The collection of scripts can be used to fetch the data on new papers from ePrint, run a simple classifier to predict mpc papers, manually label papers as being mpc or not and to update the list of mpc papers on the website and rss feed. There are two main scripts:
To find new papers run the update.sh
script. It will check the RSS feed for new papers, run the
predictor in order to attempt to predict whether papers are MPC or not, and then add the result the
json file listing unlabelled papers. On MacOS it will also give notification that there are new
papers on ePrint. This script can conveniently be run periodically in the background.

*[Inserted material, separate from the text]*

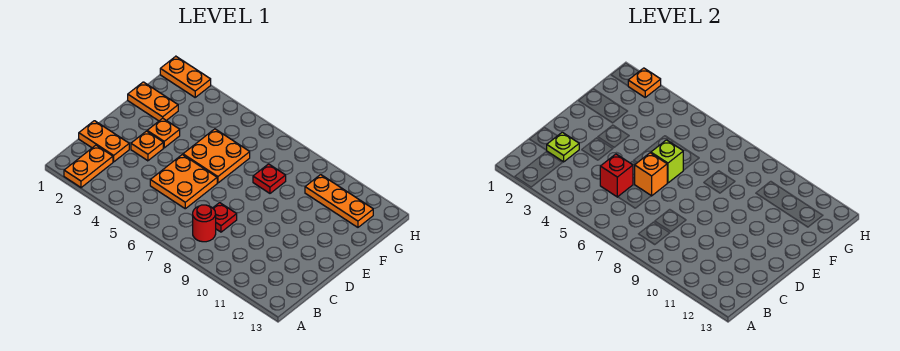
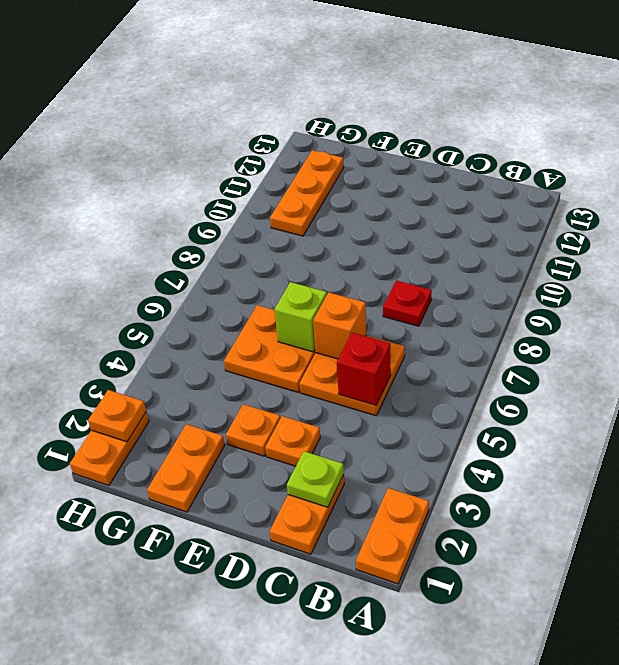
orange 1x2 plate [64,145,113,188] -> orange 1x2 plate turned to [356,488,429,584]
red 1x1 round brick [193,205,216,242] -> none
red 1x1 plate [253,164,286,193] -> none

To update the list with new papers run the label_and_list.sh
script. It will start a simple text
UI that can be used to label new papers as MPC or non-MPC papers. When the UI is closed (pressing
q
), it will write newly labelled papers to the json file listing the labelled papers. The script
will then ask if you want to add the papers to the list. If so a tweet will be made about the paper
and the paper will be added to the list of papers on the website.